In fact, none of the Lannister siblings come off particularly well in this episode. The writing has been doing Tyrion a disservice for a long time. He’s remained quick-witted, but his cleverness hasn’t served him well very as Daenerys’s adviser: his rule of Meereen in Dany’s absence was disaster, as was his plan of attack once they arrived in Westeros, and he was thoroughly duped by Cersei at the summit concluding season seven. It’s little wonder Dany is loathe to listen to his pleas not to slaughter the people of King’s Landing, since so little of his council has been useful in the past. When Tyrion reveals Varys’s betrayal, Dany rightly tells Tyrion that Sansa played him for a fool, hoping Tyrion would begin to doubt Dany, and spread the truth of Jon’s claim, which is precisely what Tyrion did. Tyrion never should have told Varys, and wouldn’t have, if he truly believed in Daenerys.

Certainly Daenerys’s razing of King’s Landing will give him even further cause for doubt, and he won’t be alone. After all, we see hints of doubt in the sidelong glances Jon gives Dany when she murders Varys. Murdering to protect the realm is one thing, but murdering to protect a lie about your right to power is something else. The horror of her rampage only seems to bolster those doubts. Along with Arya, who didn’t trust her to begin with, all three seemed poised to turn on her in the finale. It would be fitting for Game of Thrones to end with complex characters once again on opposite sides of a conflict. I just wish that the writers had arrived at such a scenario without subjecting Daenerys to such wild contortions. Hopefully the ends will justify the means, and the fates of the remaining characters will be more satisfying than those of Cersei and Jaime, but after an uneven final season (to say the least), my own mounting doubts are increasingly harder to ignore.

Other thoughts:

- For all of Varys’s foresight and spycraft, he seems a bit foolish to so swiftly and obviously switch his allegiances, and especially so for testing the waters with Jon in full view of Tyrion.

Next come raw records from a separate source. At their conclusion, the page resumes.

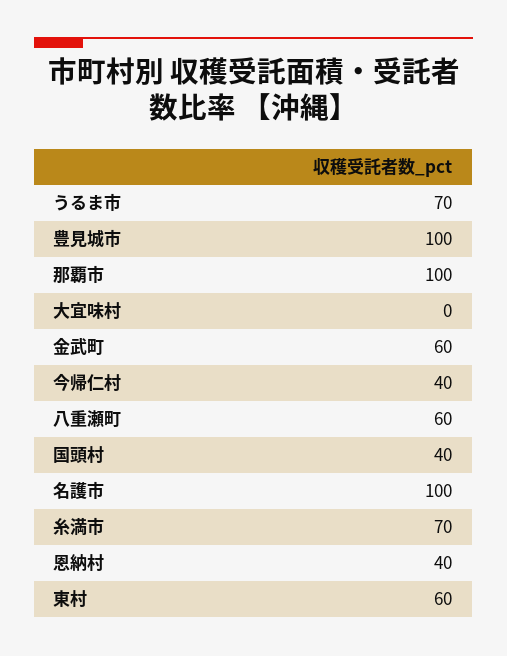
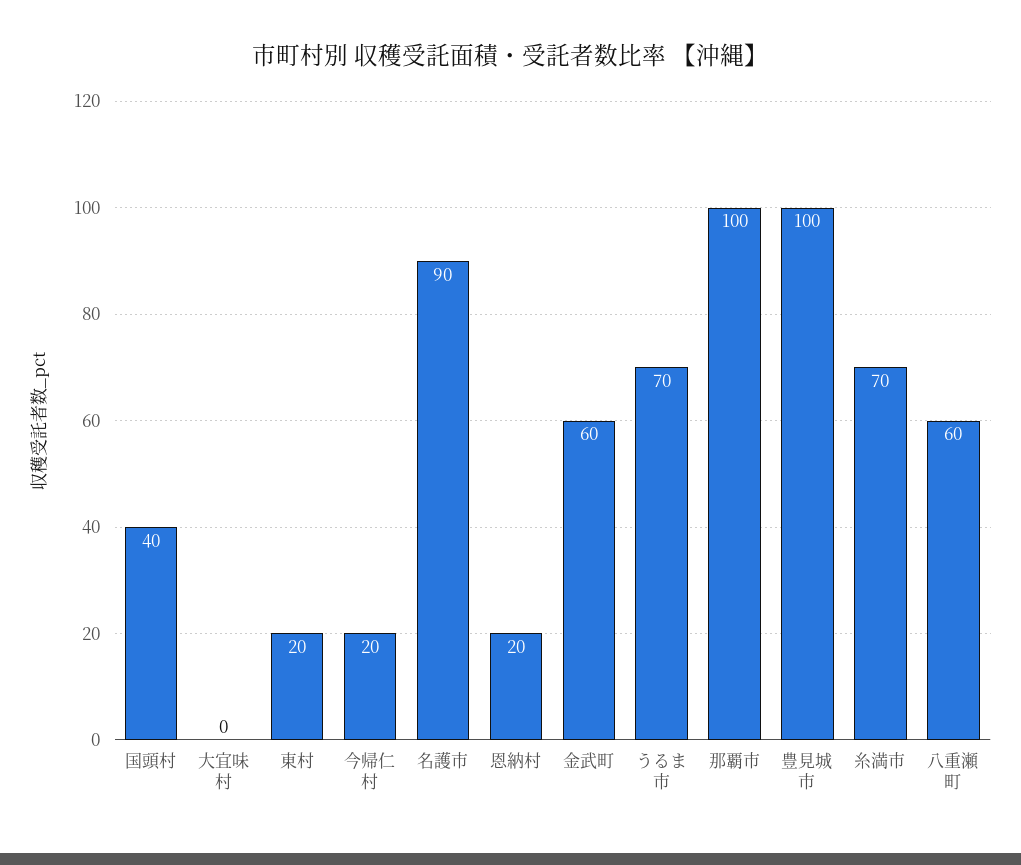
  {
    "うるま市": 70,
    "豊見城市": 100,
    "那覇市": 100,
    "大宜味村": 0,
    "金武町": 60,
-   "今帰仁村": 40,
+   "今帰仁村": 20,
    "八重瀬町": 60,
    "国頭村": 40,
-   "名護市": 100,
+   "名護市": 90,
    "糸満市": 70,
-   "恩納村": 40,
+   "恩納村": 20,
-   "東村": 60
+   "東村": 20
  }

I suppose he trusted his friendship with Tyrion to safeguard him from betrayal, but he more or less broadcast his intention to spread Jon’s claim in “The Last of the Starks.” Seeing Varys approach Jon at the start of this episode simply confirmed Tyrion’s need to inform Dany.

- Dany asks Jon: “Is that all I am to you? Your Queen?” Me, yelling at my television: “You’re also his aunt.”

- Dany’s razing of King’s Landing also parallels some of Westeros’s ancient history. When Aegon the Conqueror (the original Targaryen ruler) first arrived in Westeros, his first move was to use his dragons to blast Harrenhal to ruins. History repeats itself.


- Some nice stylistic touches in that moment where Dany hears the bells and struggles with whether or not to continue her attack. First, we get a shot/reverse-shot sequence implying that Cersei and Daenerys are starting each other down across the vast distance between them. Second, shots of Jon and Tyrion waiting to see what Dany will do each hints at where their sympathies lie: they each face screen right, seeming to align them in opposition to Dany, who is facing screen left.

- Arya's makeup is excellent when she's scrambling to stay alive amidst the slaughter. By covering her in powdery gray debris from the rubble, the makeup deliberately invokes 9/11 imagery, thus increasing the entire sequence's effectiveness by subtly linking its horror to real-life horrors. Another nice touch: through the haze of the battle, she even resembles Ned at some points.

- For as horrific as this episode is, it still manages to sneak in some humor by returning to that old, reliable wellspring of Tyrion trying to speak Valyrian.

- The scene where Dany warns Tyrion not to fail her again has some nice use of Dany’s musical motif: it’s subtle but full of menace, much like Dany.